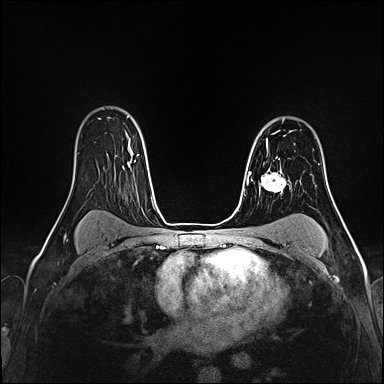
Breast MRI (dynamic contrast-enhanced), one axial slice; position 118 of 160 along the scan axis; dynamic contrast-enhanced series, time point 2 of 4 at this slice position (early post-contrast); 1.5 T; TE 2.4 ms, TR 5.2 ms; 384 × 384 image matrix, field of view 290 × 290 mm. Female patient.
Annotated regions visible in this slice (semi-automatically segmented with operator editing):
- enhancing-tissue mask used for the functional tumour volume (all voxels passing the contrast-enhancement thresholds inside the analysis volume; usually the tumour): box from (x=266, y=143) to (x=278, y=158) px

### Task details
Reproduce every line of the listing above in which the string "this" appears.

### Task response
Breast MRI (dynamic contrast-enhanced), one axial slice; position 118 of 160 along the scan axis; dynamic contrast-enhanced series, time point 2 of 4 at this slice position (early post-contrast); 1.5 T; TE 2.4 ms, TR 5.2 ms; 384 × 384 image matrix, field of view 290 × 290 mm. Female patient.
Annotated regions visible in this slice (semi-automatically segmented with operator editing):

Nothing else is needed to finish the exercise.